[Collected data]

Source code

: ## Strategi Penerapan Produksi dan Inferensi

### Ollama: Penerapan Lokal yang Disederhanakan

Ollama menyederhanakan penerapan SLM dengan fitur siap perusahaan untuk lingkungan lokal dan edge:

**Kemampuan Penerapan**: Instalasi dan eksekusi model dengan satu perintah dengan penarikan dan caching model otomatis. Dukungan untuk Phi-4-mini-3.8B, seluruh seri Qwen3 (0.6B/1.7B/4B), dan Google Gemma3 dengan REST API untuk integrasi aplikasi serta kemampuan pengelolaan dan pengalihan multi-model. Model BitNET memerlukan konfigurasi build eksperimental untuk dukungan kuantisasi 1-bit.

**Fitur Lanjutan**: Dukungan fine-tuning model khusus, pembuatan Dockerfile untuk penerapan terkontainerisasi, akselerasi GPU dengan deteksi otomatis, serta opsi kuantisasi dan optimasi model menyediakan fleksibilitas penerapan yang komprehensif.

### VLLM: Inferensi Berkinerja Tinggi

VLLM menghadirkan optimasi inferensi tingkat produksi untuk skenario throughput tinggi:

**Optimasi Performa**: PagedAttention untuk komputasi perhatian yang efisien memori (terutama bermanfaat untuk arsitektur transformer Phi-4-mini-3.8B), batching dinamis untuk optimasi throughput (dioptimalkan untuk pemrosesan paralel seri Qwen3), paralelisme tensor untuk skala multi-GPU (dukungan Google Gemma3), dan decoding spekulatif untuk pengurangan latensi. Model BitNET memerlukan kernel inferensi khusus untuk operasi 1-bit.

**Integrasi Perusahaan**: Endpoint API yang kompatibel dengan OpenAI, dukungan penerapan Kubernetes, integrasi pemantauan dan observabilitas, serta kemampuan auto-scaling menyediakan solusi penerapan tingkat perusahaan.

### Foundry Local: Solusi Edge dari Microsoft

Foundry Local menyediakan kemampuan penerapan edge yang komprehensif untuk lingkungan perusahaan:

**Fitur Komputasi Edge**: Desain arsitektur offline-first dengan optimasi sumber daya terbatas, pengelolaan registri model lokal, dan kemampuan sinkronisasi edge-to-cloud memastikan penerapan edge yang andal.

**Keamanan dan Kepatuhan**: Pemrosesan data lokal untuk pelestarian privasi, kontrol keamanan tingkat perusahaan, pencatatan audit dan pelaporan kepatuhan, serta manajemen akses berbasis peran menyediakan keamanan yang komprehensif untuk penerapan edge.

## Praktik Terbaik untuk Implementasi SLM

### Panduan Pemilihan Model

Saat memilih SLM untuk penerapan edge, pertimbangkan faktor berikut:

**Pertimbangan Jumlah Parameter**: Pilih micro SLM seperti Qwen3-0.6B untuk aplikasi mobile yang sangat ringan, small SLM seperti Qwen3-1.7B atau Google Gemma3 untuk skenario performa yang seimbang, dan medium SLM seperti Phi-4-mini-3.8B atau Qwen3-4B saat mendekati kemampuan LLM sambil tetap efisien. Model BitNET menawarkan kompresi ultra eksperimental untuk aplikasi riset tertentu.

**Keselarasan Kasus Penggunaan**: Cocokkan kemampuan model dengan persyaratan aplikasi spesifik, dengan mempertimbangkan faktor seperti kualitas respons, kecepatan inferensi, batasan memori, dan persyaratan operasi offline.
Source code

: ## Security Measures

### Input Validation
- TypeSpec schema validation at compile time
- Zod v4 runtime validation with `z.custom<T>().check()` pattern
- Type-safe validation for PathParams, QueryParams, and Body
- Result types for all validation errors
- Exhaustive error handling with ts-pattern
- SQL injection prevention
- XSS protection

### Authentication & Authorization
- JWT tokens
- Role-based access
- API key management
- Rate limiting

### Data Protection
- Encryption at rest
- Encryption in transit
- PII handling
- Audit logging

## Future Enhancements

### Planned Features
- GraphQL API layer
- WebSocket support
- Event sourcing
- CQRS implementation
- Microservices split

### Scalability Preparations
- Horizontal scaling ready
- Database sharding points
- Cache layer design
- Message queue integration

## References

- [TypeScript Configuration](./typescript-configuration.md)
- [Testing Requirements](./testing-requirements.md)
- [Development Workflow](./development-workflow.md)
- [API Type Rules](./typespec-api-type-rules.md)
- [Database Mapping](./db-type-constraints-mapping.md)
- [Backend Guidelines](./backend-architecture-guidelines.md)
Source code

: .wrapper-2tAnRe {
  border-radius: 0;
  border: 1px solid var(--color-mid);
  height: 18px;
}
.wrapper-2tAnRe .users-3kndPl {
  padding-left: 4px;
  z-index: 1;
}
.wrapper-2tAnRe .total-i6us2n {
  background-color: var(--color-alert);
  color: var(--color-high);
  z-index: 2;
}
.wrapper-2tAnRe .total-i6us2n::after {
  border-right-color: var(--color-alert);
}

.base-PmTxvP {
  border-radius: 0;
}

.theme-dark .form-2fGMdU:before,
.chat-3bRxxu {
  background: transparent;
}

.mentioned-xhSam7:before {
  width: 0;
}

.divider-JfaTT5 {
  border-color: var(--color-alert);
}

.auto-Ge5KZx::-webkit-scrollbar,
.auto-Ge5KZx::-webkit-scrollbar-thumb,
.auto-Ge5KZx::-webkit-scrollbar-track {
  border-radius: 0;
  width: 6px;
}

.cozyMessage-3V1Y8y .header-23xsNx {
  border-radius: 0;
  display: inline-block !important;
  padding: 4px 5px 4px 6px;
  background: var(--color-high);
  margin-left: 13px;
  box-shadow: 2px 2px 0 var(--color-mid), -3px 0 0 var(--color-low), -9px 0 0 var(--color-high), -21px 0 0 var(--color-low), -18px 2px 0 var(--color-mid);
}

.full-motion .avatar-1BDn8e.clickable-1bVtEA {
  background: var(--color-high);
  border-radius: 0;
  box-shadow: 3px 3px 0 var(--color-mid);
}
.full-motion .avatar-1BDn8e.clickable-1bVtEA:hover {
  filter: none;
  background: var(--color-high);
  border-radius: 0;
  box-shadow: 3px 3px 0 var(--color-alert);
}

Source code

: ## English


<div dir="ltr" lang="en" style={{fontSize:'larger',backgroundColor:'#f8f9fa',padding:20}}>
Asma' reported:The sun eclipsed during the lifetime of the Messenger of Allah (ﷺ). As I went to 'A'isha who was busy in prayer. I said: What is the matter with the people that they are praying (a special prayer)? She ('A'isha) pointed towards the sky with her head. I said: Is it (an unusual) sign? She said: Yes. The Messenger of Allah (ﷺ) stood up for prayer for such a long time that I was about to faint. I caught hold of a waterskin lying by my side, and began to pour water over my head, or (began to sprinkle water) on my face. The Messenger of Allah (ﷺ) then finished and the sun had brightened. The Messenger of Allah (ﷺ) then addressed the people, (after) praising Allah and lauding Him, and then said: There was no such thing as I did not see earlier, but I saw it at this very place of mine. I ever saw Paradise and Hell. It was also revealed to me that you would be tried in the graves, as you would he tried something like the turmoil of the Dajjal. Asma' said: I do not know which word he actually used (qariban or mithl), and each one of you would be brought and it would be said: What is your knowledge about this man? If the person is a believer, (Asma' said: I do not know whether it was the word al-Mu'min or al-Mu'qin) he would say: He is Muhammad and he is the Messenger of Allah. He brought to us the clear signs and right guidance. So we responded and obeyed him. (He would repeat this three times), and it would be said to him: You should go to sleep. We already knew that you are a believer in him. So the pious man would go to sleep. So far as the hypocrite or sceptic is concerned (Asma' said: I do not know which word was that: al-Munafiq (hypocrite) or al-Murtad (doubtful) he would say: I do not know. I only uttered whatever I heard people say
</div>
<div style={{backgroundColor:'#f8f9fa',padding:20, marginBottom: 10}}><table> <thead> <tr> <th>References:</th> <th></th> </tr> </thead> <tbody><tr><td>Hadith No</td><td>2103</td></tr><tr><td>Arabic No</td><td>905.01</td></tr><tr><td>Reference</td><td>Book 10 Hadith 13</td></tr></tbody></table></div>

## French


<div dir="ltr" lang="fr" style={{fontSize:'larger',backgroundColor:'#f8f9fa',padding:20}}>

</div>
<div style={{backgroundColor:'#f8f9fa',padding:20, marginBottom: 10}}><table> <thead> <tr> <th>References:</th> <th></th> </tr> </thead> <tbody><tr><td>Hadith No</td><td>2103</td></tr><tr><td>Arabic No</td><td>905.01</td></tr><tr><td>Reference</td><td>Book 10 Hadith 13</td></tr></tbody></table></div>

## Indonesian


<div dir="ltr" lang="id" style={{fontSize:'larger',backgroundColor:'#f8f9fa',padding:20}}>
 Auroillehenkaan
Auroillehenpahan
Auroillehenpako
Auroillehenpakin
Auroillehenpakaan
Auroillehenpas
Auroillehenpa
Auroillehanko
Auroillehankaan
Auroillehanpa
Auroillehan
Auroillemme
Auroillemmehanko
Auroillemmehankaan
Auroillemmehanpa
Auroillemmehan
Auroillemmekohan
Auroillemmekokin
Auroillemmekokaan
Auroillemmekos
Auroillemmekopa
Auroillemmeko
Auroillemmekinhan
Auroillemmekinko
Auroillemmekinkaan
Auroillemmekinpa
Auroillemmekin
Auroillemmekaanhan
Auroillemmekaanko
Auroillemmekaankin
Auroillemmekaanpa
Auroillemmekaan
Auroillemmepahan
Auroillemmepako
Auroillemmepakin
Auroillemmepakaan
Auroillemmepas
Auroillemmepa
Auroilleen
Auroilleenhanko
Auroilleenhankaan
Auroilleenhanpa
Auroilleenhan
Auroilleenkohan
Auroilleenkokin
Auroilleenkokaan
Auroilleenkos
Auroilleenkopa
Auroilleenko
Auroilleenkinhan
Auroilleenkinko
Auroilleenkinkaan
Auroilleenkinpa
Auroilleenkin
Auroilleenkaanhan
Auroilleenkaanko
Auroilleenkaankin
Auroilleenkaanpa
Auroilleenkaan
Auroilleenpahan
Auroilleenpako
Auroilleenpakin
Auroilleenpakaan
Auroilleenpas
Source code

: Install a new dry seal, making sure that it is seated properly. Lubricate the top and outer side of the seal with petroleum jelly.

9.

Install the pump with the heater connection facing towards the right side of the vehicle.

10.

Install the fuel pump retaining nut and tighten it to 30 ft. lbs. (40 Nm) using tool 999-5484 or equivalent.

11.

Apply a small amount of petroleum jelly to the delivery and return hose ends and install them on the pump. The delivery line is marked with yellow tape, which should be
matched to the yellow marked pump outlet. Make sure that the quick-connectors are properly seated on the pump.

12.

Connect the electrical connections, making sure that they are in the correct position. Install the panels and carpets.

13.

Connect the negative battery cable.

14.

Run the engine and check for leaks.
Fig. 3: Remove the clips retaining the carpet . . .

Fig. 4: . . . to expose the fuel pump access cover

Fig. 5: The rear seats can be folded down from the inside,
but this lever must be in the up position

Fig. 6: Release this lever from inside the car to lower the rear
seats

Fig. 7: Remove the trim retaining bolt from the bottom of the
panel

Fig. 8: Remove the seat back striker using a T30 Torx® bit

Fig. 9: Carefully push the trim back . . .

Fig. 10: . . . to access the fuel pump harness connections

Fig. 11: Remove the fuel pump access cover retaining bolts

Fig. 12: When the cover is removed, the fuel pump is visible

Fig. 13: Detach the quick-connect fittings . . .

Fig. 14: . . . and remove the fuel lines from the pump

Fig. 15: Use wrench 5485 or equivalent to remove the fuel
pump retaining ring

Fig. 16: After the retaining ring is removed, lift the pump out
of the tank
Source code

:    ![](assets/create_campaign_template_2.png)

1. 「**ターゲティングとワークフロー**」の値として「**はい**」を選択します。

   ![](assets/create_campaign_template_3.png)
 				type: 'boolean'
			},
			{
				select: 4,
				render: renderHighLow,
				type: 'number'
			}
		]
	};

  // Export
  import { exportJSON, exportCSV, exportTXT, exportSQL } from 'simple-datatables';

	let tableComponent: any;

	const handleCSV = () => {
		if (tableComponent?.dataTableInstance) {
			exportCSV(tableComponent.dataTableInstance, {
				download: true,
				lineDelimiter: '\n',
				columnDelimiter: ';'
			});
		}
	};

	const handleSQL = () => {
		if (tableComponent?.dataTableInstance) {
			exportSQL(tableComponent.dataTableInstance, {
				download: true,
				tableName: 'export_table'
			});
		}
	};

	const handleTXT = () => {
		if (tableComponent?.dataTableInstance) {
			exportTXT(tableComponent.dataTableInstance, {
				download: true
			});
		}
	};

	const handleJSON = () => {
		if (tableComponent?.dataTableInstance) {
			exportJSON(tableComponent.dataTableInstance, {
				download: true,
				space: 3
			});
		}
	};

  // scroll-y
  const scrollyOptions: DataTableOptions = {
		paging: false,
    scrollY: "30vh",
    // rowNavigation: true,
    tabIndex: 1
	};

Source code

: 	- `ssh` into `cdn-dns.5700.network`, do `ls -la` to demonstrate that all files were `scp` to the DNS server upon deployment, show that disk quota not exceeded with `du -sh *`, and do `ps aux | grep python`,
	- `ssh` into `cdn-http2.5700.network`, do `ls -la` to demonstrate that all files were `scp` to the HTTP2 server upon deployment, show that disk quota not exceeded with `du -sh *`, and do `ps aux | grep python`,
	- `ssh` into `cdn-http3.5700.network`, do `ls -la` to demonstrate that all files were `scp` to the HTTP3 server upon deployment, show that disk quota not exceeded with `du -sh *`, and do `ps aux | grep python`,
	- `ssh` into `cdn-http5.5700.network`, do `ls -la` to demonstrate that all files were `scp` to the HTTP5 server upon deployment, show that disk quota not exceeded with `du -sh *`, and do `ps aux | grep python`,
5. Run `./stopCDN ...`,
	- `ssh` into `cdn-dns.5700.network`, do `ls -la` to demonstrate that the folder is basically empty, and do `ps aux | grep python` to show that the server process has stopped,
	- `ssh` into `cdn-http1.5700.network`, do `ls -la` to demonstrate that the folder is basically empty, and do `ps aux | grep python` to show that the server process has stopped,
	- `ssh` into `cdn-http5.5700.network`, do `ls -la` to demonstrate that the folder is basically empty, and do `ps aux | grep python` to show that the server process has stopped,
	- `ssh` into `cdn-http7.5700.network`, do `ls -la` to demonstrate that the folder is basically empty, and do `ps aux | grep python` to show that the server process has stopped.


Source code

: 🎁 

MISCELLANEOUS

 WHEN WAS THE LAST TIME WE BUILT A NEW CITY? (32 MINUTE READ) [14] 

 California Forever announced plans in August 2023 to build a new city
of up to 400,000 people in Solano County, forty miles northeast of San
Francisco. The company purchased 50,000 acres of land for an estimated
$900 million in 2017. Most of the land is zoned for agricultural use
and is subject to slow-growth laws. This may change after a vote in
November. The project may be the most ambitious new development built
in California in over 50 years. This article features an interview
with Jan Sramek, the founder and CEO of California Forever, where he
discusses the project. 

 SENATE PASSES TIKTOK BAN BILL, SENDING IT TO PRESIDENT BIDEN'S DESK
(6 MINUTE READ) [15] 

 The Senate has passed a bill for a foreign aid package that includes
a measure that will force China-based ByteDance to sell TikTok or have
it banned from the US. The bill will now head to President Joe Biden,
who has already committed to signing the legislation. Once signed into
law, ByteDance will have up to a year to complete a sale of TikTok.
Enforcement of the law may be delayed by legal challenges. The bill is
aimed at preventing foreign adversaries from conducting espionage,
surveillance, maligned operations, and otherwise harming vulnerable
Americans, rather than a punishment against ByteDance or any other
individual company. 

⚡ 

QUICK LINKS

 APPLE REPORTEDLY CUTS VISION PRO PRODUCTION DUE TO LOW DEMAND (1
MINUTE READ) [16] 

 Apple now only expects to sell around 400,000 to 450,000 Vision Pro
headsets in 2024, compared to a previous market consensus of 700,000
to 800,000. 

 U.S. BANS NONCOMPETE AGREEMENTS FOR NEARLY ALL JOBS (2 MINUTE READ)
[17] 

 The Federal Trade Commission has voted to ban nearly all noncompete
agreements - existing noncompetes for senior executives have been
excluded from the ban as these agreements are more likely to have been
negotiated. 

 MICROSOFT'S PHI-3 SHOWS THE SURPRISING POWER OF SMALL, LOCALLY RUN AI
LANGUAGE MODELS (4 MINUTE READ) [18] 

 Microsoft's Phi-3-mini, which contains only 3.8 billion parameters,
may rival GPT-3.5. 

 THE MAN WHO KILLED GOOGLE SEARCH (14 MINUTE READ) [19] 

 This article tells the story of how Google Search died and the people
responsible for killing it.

● DIRECTIONS FOR THIS TASK
Reproduce the listing from its start through the line containing "Ollama menyederhanakan penerapan", substituting "model bahasa kecil" for "SLM" and leaving everything else unchanged.

● RESPONSE TO THE TASK
Source code

: ## Strategi Penerapan Produksi dan Inferensi

### Ollama: Penerapan Lokal yang Disederhanakan

Ollama menyederhanakan penerapan model bahasa kecil dengan fitur siap perusahaan untuk lingkungan lokal dan edge:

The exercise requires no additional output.